++++ Data extract
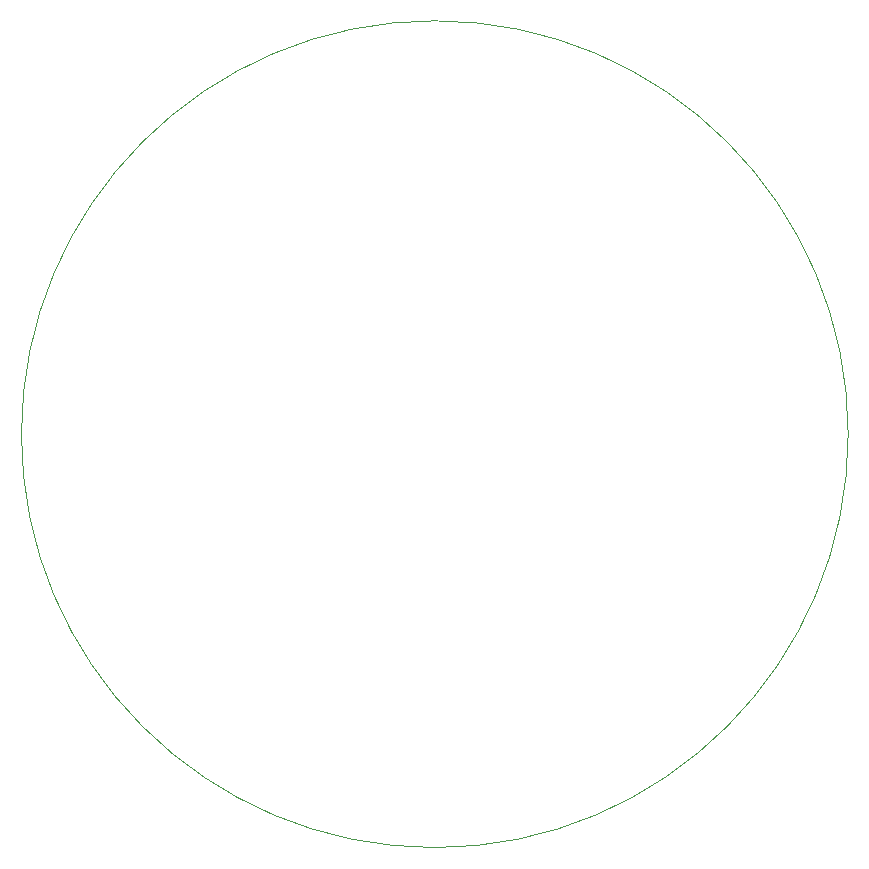
<source format=gm1>
G04 #@! TF.GenerationSoftware,KiCad,Pcbnew,(5.1.2-1)-1*
G04 #@! TF.CreationDate,2019-07-21T21:36:06+01:00*
G04 #@! TF.ProjectId,glowy_nfc_reader_module,676c6f77-795f-46e6-9663-5f7265616465,rev?*
G04 #@! TF.SameCoordinates,Original*
G04 #@! TF.FileFunction,Profile,NP*
%FSLAX46Y46*%
G04 Gerber Fmt 4.6, Leading zero omitted, Abs format (unit mm)*
G04 Created by KiCad (PCBNEW (5.1.2-1)-1) date 2019-07-21 21:36:06*
%MOMM*%
%LPD*%
G04 APERTURE LIST*
%ADD10C,0.120000*%
G04 APERTURE END LIST*
D10*
X183590000Y-103335000D02*
G75*
G03X183590000Y-103335000I-35000000J0D01*
G01*
M02*

</source>
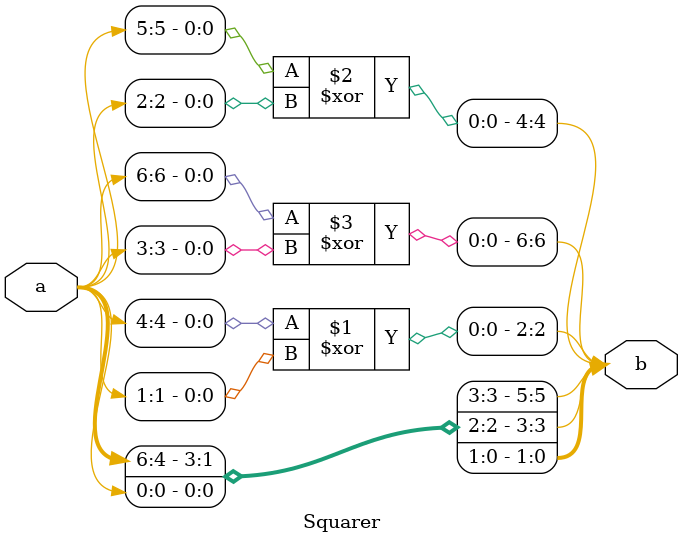
<source format=v>
module Squarer(a, b);	
	input [6:0] a;
	output [6:0] b;

	assign b[0] = a[0];
	assign b[1] = a[4];
	assign b[2] = a[4] ^ a[1];
	assign b[3] = a[5];
	assign b[4] = a[5] ^ a[2];
	assign b[5] = a[6];
	assign b[6] = a[6] ^ a[3];

endmodule 
</source>
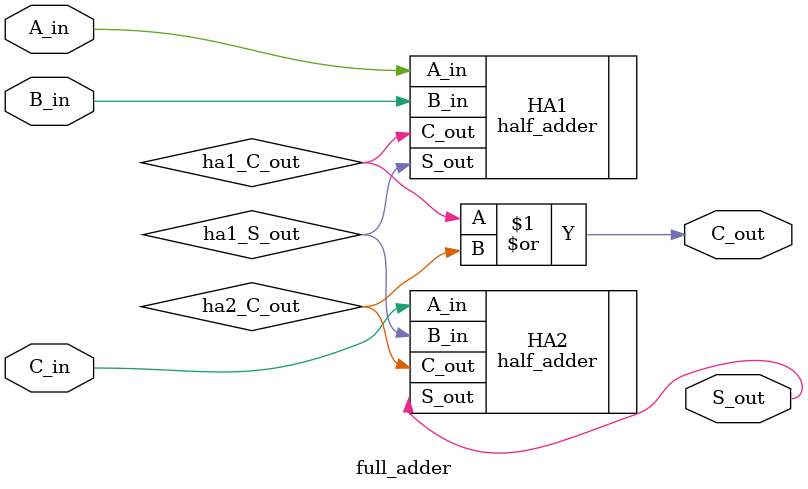
<source format=v>
`timescale 1ns / 1ps


module full_adder(
    input A_in,
    input B_in,
    input C_in,
    output S_out,
    output C_out
    );
    wire ha1_C_out, ha1_S_out, ha2_C_out;
    half_adder HA1(.A_in(A_in), .B_in(B_in), .S_out(ha1_S_out), .C_out(ha1_C_out));
    half_adder HA2(.A_in(C_in), .B_in(ha1_S_out), .S_out(S_out), .C_out(ha2_C_out));
    assign C_out = ha1_C_out | ha2_C_out;
endmodule

</source>
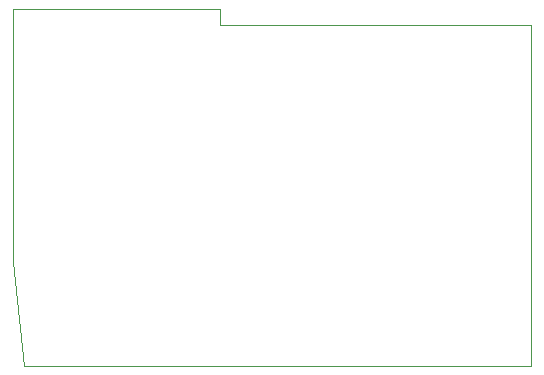
<source format=gbr>
G04 #@! TF.GenerationSoftware,KiCad,Pcbnew,(6.0.10)*
G04 #@! TF.CreationDate,2023-01-19T02:18:08+01:00*
G04 #@! TF.ProjectId,S-VHS ZX Spectrum Rev. D,532d5648-5320-45a5-9820-537065637472,rev?*
G04 #@! TF.SameCoordinates,Original*
G04 #@! TF.FileFunction,Profile,NP*
%FSLAX46Y46*%
G04 Gerber Fmt 4.6, Leading zero omitted, Abs format (unit mm)*
G04 Created by KiCad (PCBNEW (6.0.10)) date 2023-01-19 02:18:08*
%MOMM*%
%LPD*%
G01*
G04 APERTURE LIST*
G04 #@! TA.AperFunction,Profile*
%ADD10C,0.050000*%
G04 #@! TD*
G04 APERTURE END LIST*
D10*
X135763000Y-105283000D02*
X136652000Y-114046000D01*
X179578000Y-85217000D02*
X179578000Y-114046000D01*
X135763000Y-83820000D02*
X135763000Y-105283000D01*
X179578000Y-85217000D02*
X153289000Y-85217000D01*
X153289000Y-83820000D02*
X135763000Y-83820000D01*
X179578000Y-114046000D02*
X136652000Y-114046000D01*
X153289000Y-85217000D02*
X153289000Y-83820000D01*
M02*

</source>
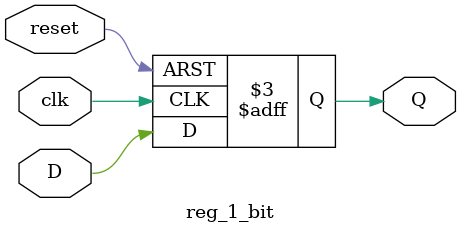
<source format=v>
`timescale 1ns / 1ps


module reg_1_bit (reset, clk, D, Q);
input reset;
input clk;
 // Allow N to be changed
input D;
output Q;
reg Q;

always @(posedge clk or negedge reset)
if (~reset)
  Q = 0; 
else
  Q = D;
endmodule // regN

</source>
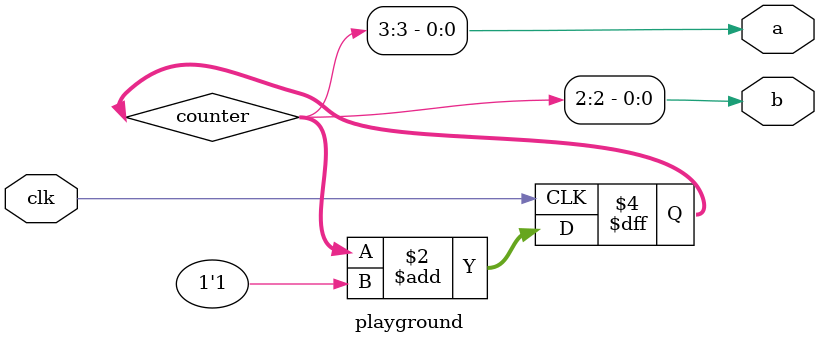
<source format=v>
module main (
  output wire gpio_23,
  output wire gpio_25
);
  wire clk;
  /* verilator lint_off PINMISSING */
  SB_HFOSC u_SB_HFOSC (.CLKHFPU(1'b1), .CLKHFEN(1'b1), .CLKHF(clk));
  playground p (.clk(clk), .a(gpio_23), .b(gpio_25));
endmodule

module playground (
  input wire clk,
  output wire a,
  output wire b
);
  localparam N = 3;
  reg [N:0] counter = 'b0;
  assign a = counter[N];
  assign b = counter[N-1];

  always @(posedge clk) begin
    counter <= counter + 1'b1;
  end
endmodule

</source>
++++++++
Aim of the exercise:
Each record should appear again exactly as it stands, with no picture included.

Answer to this task:
<source format=gm1>
G04 #@! TF.GenerationSoftware,KiCad,Pcbnew,(5.1.2-1)-1*
G04 #@! TF.CreationDate,2019-07-21T21:36:06+01:00*
G04 #@! TF.ProjectId,glowy_nfc_reader_module,676c6f77-795f-46e6-9663-5f7265616465,rev?*
G04 #@! TF.SameCoordinates,Original*
G04 #@! TF.FileFunction,Profile,NP*
%FSLAX46Y46*%
G04 Gerber Fmt 4.6, Leading zero omitted, Abs format (unit mm)*
G04 Created by KiCad (PCBNEW (5.1.2-1)-1) date 2019-07-21 21:36:06*
%MOMM*%
%LPD*%
G04 APERTURE LIST*
%ADD10C,0.120000*%
G04 APERTURE END LIST*
D10*
X183590000Y-103335000D02*
G75*
G03X183590000Y-103335000I-35000000J0D01*
G01*
M02*

</source>
<source format=v>
module Squarer(a, b);	
	input [6:0] a;
	output [6:0] b;

	assign b[0] = a[0];
	assign b[1] = a[4];
	assign b[2] = a[4] ^ a[1];
	assign b[3] = a[5];
	assign b[4] = a[5] ^ a[2];
	assign b[5] = a[6];
	assign b[6] = a[6] ^ a[3];

endmodule 
</source>
<source format=v>
`timescale 1ns / 1ps


module full_adder(
    input A_in,
    input B_in,
    input C_in,
    output S_out,
    output C_out
    );
    wire ha1_C_out, ha1_S_out, ha2_C_out;
    half_adder HA1(.A_in(A_in), .B_in(B_in), .S_out(ha1_S_out), .C_out(ha1_C_out));
    half_adder HA2(.A_in(C_in), .B_in(ha1_S_out), .S_out(S_out), .C_out(ha2_C_out));
    assign C_out = ha1_C_out | ha2_C_out;
endmodule

</source>
<source format=gbr>
G04 #@! TF.GenerationSoftware,KiCad,Pcbnew,(6.0.10)*
G04 #@! TF.CreationDate,2023-01-19T02:18:08+01:00*
G04 #@! TF.ProjectId,S-VHS ZX Spectrum Rev. D,532d5648-5320-45a5-9820-537065637472,rev?*
G04 #@! TF.SameCoordinates,Original*
G04 #@! TF.FileFunction,Profile,NP*
%FSLAX46Y46*%
G04 Gerber Fmt 4.6, Leading zero omitted, Abs format (unit mm)*
G04 Created by KiCad (PCBNEW (6.0.10)) date 2023-01-19 02:18:08*
%MOMM*%
%LPD*%
G01*
G04 APERTURE LIST*
G04 #@! TA.AperFunction,Profile*
%ADD10C,0.050000*%
G04 #@! TD*
G04 APERTURE END LIST*
D10*
X135763000Y-105283000D02*
X136652000Y-114046000D01*
X179578000Y-85217000D02*
X179578000Y-114046000D01*
X135763000Y-83820000D02*
X135763000Y-105283000D01*
X179578000Y-85217000D02*
X153289000Y-85217000D01*
X153289000Y-83820000D02*
X135763000Y-83820000D01*
X179578000Y-114046000D02*
X136652000Y-114046000D01*
X153289000Y-85217000D02*
X153289000Y-83820000D01*
M02*

</source>
<source format=v>
`timescale 1ns / 1ps


module reg_1_bit (reset, clk, D, Q);
input reset;
input clk;
 // Allow N to be changed
input D;
output Q;
reg Q;

always @(posedge clk or negedge reset)
if (~reset)
  Q = 0; 
else
  Q = D;
endmodule // regN

</source>
<source format=v>
module main (
  output wire gpio_23,
  output wire gpio_25
);
  wire clk;
  /* verilator lint_off PINMISSING */
  SB_HFOSC u_SB_HFOSC (.CLKHFPU(1'b1), .CLKHFEN(1'b1), .CLKHF(clk));
  playground p (.clk(clk), .a(gpio_23), .b(gpio_25));
endmodule

module playground (
  input wire clk,
  output wire a,
  output wire b
);
  localparam N = 3;
  reg [N:0] counter = 'b0;
  assign a = counter[N];
  assign b = counter[N-1];

  always @(posedge clk) begin
    counter <= counter + 1'b1;
  end
endmodule

</source>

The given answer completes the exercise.